Pruning in artificial intelligence particularly in deep learning, refers to the systematic removal of parts of a neural network (such as weights, neurons, or even layers) that contribute little to the model’s performance. The main goal is to make the model smaller, faster, and more efficient while maintaining similar accuracy or predictive capabilities.
Why Pruning Is Used:
- Reduce model size: Pruning decreases the number of parameters, making the model easier to store and deploy, especially on edge devices like smartphones or IoT sensors.
- Speed up inference: Fewer parameters mean fewer computations during prediction, which leads to faster response times.
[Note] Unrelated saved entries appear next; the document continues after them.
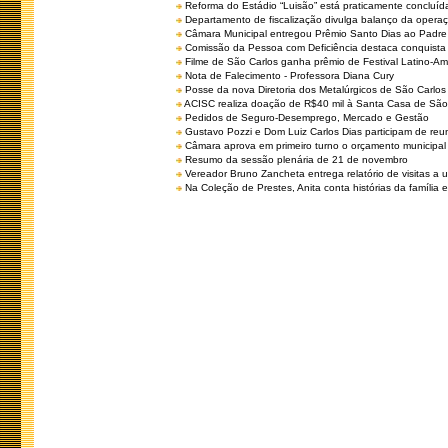
Reforma do Estádio “Luisão” está praticamente concluíd
Departamento de fiscalização divulga balanço da opera
Câmara Municipal entregou Prêmio Santo Dias ao Padre 
Comissão da Pessoa com Deficiência destaca conquista d
Filme de São Carlos ganha prêmio de Festival Latino-Am
Nota de Falecimento - Professora Diana Cury
Posse da nova Diretoria dos Metalúrgicos de São Carlo
ACISC realiza doação de R$40 mil à Santa Casa de São
Pedidos de Seguro-Desemprego, Mercado e Gestão
Gustavo Pozzi e Dom Luiz Carlos Dias participam de re
Câmara aprova em primeiro turno o orçamento municipal
Resumo da sessão plenária de 21 de novembro
Vereador Bruno Zancheta entrega relatório de visitas a 
Na Coleção de Prestes, Anita conta histórias da família e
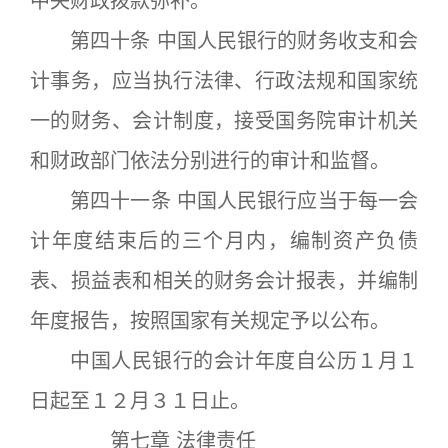
中央财政拨款弥补。
第四十条 中国人民银行的财务收支和会
计事务，应当执行法律、行政法规和国家统
一的财务、会计制度，接受国务院审计机关
和财政部门依法分别进行的审计和监督。
第四十一条 中国人民银行应当于每一会
计年度结束后的三个月内，编制资产负债
表、损益表和相关的财务会计报表，并编制
年度报告，按照国家有关规定予以公布。
中国人民银行的会计年度自公历１月１
日起至１２月３１日止。
第七章 法律责任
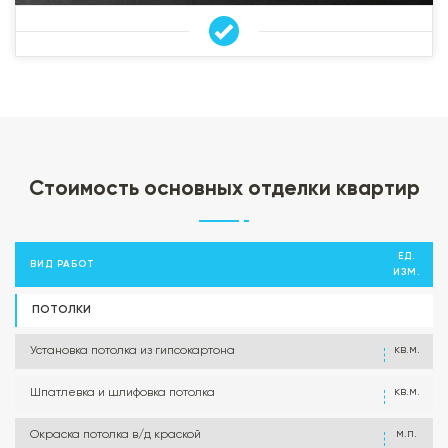
Стоимость основных отделки квартир
ЕД.
ВИД РАБОТ
ИЗМ.
ПОТОЛКИ
кв.м.
Установка потолка из гипсокартона
кв.м.
Шпатлевка и шлифовка потолка
м.п.
Окраска потолка в/д краской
- Lower energy consumption: Pruned models use less computational power, which is useful for both sustainability and hardware constraints.
- Combat overfitting: By eliminating redundant or weak connections, pruning can help the model generalize better on unseen data.
How It Works:
- Train a full model to achieve baseline performance.
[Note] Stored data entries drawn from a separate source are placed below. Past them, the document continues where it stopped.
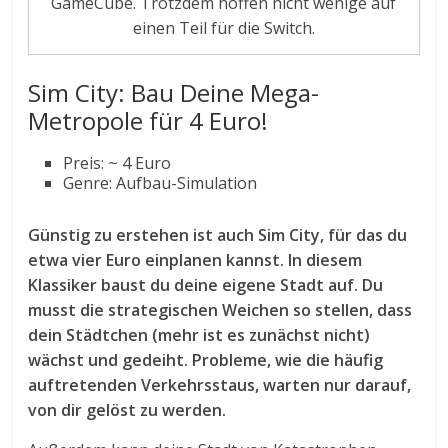
GameCube. Trotzdem hoffen nicht wenige auf
einen Teil für die Switch.
Sim City: Bau Deine Mega-
Metropole für 4 Euro!
Preis: ~ 4 Euro
Genre: Aufbau-Simulation
Günstig zu erstehen ist auch Sim City, für das du
etwa vier Euro einplanen kannst. In diesem
Klassiker baust du deine eigene Stadt auf. Du
musst die strategischen Weichen so stellen, dass
dein Städtchen (mehr ist es zunächst nicht)
wächst und gedeiht. Probleme, wie die häufig
auftretenden Verkehrsstaus, warten nur darauf,
von dir gelöst zu werden.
- Evaluate the importance of individual weights, neurons, or filters using metrics like magnitude (L1/L2 norm) or gradient-based scores.
- Remove (prune) the least important ones based on a threshold or target sparsity.
- Fine-tune or retrain the model to recover any lost accuracy.
Types of Pruning:
- Weight pruning: Removes specific weights (connections) in the network.
- Neuron pruning: Eliminates entire neurons or filters (in CNNs).
- Structured pruning: Removes entire channels, layers, or blocks for better hardware compatibility.
- Dynamic pruning: Prunes during training instead of after.
Pruning is commonly used in combination with other techniques like quantization or knowledge distillation to further optimize models for production use.